Yıllar içinde değişen ve gelişen ekonomik ve toplumsal şartlar, gelişmiş ve pek çok gelişmekte olan ülkede aşırı kiloya bağlı sağlık problemlerini ciddi şekilde arttırmıştır. Ülkemizde de obsezite oldukça önemli sağlık problemlerinden biri olmaya başlamıştır. Ülkemizde obezite sıklığı ile ilgili yapılan çalışmalarda kadınlarda %44,2, erkeklerde ise %25 düzeyini bulan sonuçlar vardır. Özellikle çocuk ve adelosan (genç erişkin) dönemi obezite sıklığı dünyada olduğu gibi ülkemizde de hızlı bir şekilde artmaktadır.
Sağlık için yapılan harcamalara ilişkin veriler obezite tedavisinin pahalı bir tedavi olduğunu göstermektedir. Obesite ile sıklıkla birlikte görülen ; diyabet , hipertansiyon, iskemik kalp hastalığı, bazı kanser türleri , kas iskelet sistemi hastalıkları maliyeti daha da arttırmaktadır. Obesite, ömür boyu devam etme potansiyeli olan kronik bir hastalıktır. Tedavisi de aynı şekilde ömür boyu sürmektedir. Tedavi teorik olarak basit görünse de pratikte oldukça güçtür.
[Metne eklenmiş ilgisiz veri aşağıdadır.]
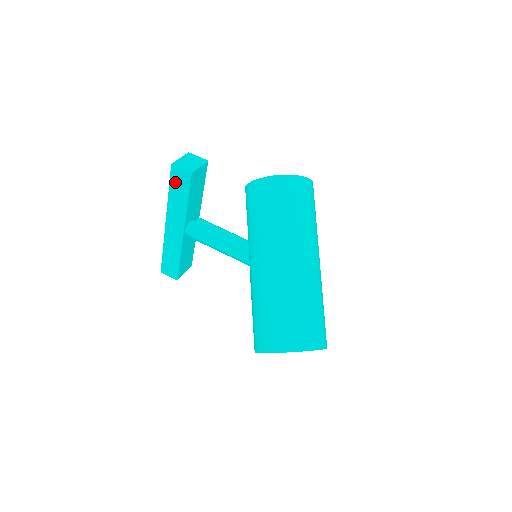
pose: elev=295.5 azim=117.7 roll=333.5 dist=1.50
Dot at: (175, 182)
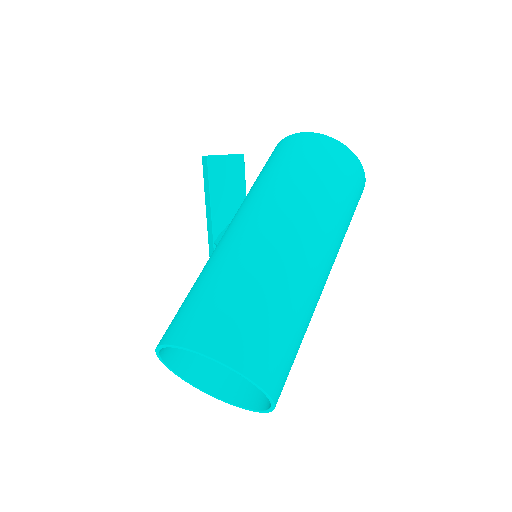
Dot at: (205, 177)
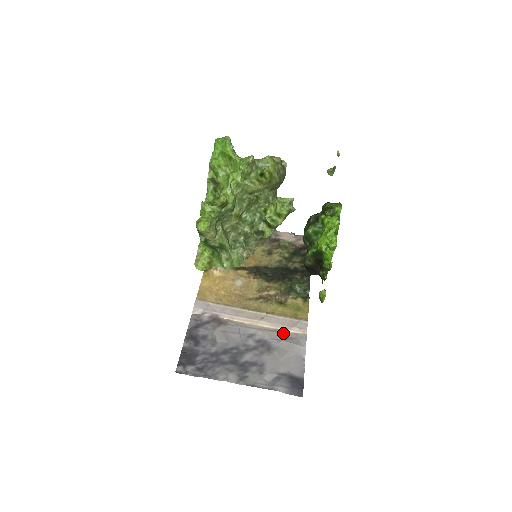
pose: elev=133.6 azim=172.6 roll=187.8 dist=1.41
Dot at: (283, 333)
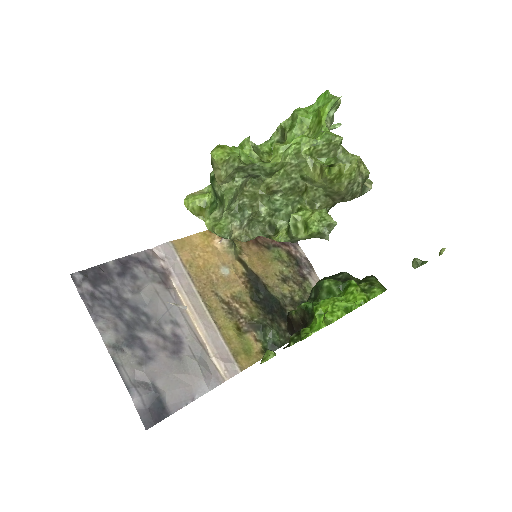
Dot at: (206, 355)
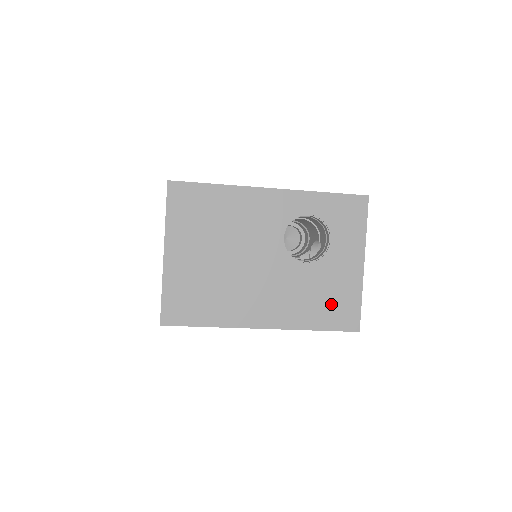
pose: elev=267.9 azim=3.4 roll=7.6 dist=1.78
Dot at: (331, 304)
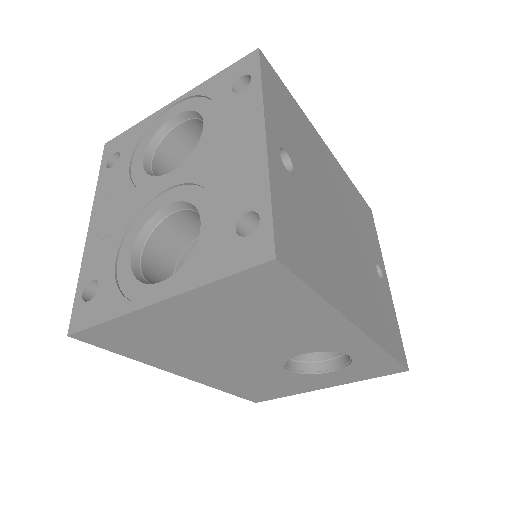
Dot at: (263, 389)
Obezite tanısı Dünya Sağlık Örgütü (WHO ) ‘ ne göre, vücut kitle indeksi ( BMI ) düzeyine göre yapılmaktadır;
BMI 25 – 29,9 arasına grade I obesite
BMI 30-39,9 arasına grade II obesite
BMI 40 ın üzerine grade III obesite denmektedir.
Obezite tedavisi için kilo kaybı gereklidir, ancak bu hekim ve hastanın tek hedefi olmamalıdır. Asıl amaç kiloyu ne pahasına olursa olsun düşürmek değil, sistemleri koruyarak hastanın uzun vadede sağlıklı kalmasını sağlamaktır.
Tedavinin ana başlangıç noktası, gıda alım miktarının, gıda içeriğinin. Hastanın fiziksel aktivitesinin ayarlanmasıdır. Bu yaklaşım , tüm tedavi seçeneklerine eşlik edecek olmazsa olmaz olan yaşam şekli değişikliğini içermektedir. Obezite tedavisinde cerrahi yaklaşım da dahil olmak üzere kalıcı yaşam şekli değişikliği yapılmazsa uzun süreli tedavi başarısı sağlanamaz ve hastalık tekrar eder.
BMI’ i yüksek olan her hastada obezite tedavisi yapılma zorunluluğu yoktur. Örneğin, orta derecede bestesi olan ancak eşlik eden hastalığı olmayan hastalarda özellikle tıbbı yardım istemedikleri sürece tedavi gerekli değildir. Bu hastalarda gereksiz ve yanlış yaklaşımlar anoreksia yada bulimia gibi yeme bozukluklarını tetikleyebilmektedir. Psikiyatrik nedenlerle gelişen yeme bozukluklarında öncelikle bu problemin çözümü gereklidir.
Tedaviye yönelik yöntemler sırası ile ; diyet, egzersiz, davranış terapisi, ilaç tedavisi ve en son cerrahi tedavidir.
İlaç tedavisi yeni gelişmelerle birlikte tedavide başarı oranını arttırmaktadır. İlaçlardan beklentimiz, enerji alımının azaltılması, besinlerin emiliminin engellenmesi, enerji harcanmasının arttırılması, sağlıklı kiloya inince o düzeyin korunmasıdır. Tedavide ilaçların kullanılması uygun vakalarda cerrahiye gidişi azaltmaktadır.